Vivimos un cambio de época que nos cuestiona a todos y en el que la vida consagrada no está exenta: sus lenguajes, sus obras y hasta sus formas de presencia están llamadas a renovarse. Pero esta renovación no significa perder identidad, sino volver al corazón de cada carisma. Lo que necesitamos no son ‘reciclajes’ superficiales, sino fidelidad creativa: permanecer en lo esencial del Evangelio y del carisma fundacional, dejándose mover por el Espíritu para responder a los clamores de hoy.
En la asamblea escuché cómo congregaciones de vida activa y de vida contemplativa comparten la misma pregunta: ¿cómo ser significativos en este tiempo? Y descubrí que la respuesta no está en grandes planes, sino en gestos sencillos de fraternidad, en comunidades que se vuelven hogar, en religiosos y religiosas que saben acompañar, escuchar, orar y servir desde lo pequeño.
El Sínodo nos ha recordado que la Iglesia es comunión y camino compartido. La vida consagrada puede y debe ser testimonio de esta sinodalidad. En sus comunidades se aprende a discernir juntos, a valorar la diversidad, a decidir en obediencia y corresponsabilidad. El Jubileo y el Sínodo se cruzan aquí en una invitación concreta: ser comunidades que no viven para sí mismas, sino que se ponen en camino con el Pueblo de Dios.
La vida consagrada, cuando es fiel a su vocación, nos enseña que la Iglesia no crece por imposición, sino por testimonio. Y que el testimonio más fuerte no son los discursos ni las estadísticas, sino la fraternidad vivida.

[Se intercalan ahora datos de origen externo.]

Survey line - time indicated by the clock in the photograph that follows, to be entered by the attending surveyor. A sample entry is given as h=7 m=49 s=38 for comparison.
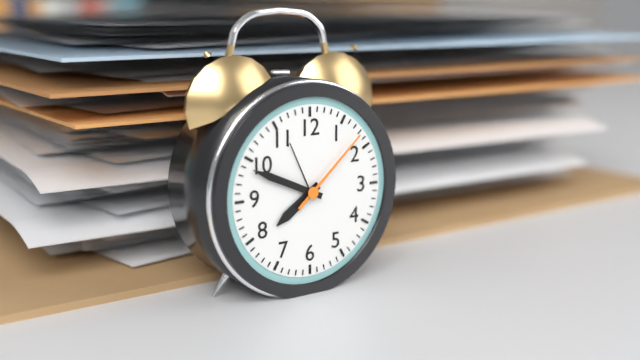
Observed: h=7 m=49 s=8
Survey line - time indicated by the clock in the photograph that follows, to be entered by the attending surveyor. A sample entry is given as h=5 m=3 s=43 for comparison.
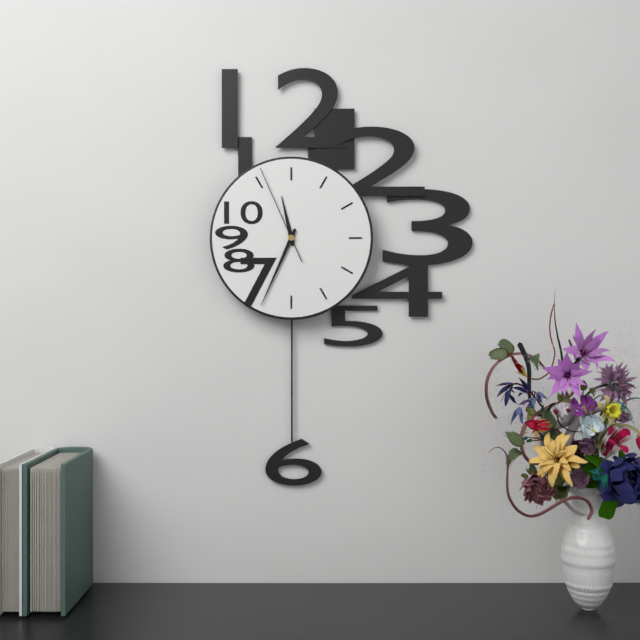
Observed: h=11 m=34 s=56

En Monterrey, al ver a tantos religiosos y religiosas compartir sus búsquedas, sentí que el Espíritu sigue suscitando vida. La vida consagrada no es un resto nostálgico de otros tiempos, sino una semilla que puede germinar en esta tierra nueva que nos toca habitar. Y lo hará si se mantiene fiel a su misión: ser memoria profética, signo de fraternidad y presencia en las periferias humanas y existenciales.

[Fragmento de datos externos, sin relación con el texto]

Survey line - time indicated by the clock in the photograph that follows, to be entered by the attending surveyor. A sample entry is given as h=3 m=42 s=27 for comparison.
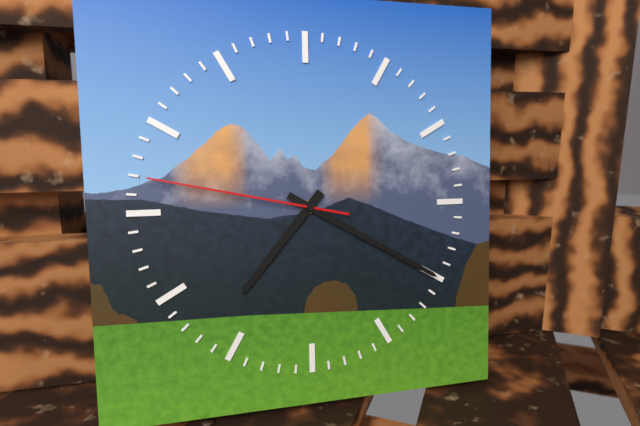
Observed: h=7 m=20 s=47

El Jubileo de 2025 nos pone de frente a esta llamada: renovar la esperanza. Y la vida consagrada, con su fragilidad y su belleza, puede ser ese recordatorio vivo de que Dios no abandona a su pueblo, que la historia está en sus manos y que el amor es más fuerte que la rutina o el cansancio.
Lo que vi esta semana
La mirada de una religiosa que, al terminar la Asamblea, me dijo: “Mientras respiremos, seguiremos siendo esperanza para alguien“.

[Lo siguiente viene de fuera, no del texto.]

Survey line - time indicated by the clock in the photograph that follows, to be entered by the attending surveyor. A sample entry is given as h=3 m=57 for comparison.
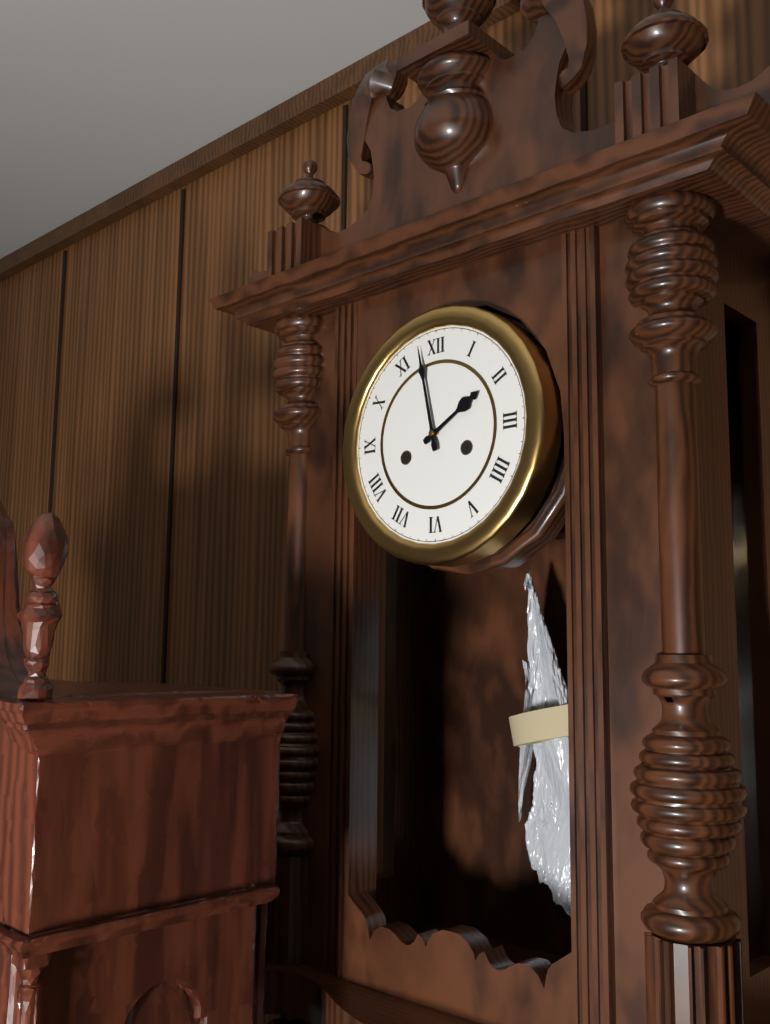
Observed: h=1 m=58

La palabra que me sostiene
“Sabemos que todo contribuye al bien de quienes aman a Dios, es decir, de los que él ha llamado según su designio”. (Romanos 8,28).
En voz baja
Señor, que la vida consagrada siga siendo faro de esperanza en medio de un mundo cansado. Haz de sus comunidades hogares de fraternidad y profecía para toda la Iglesia.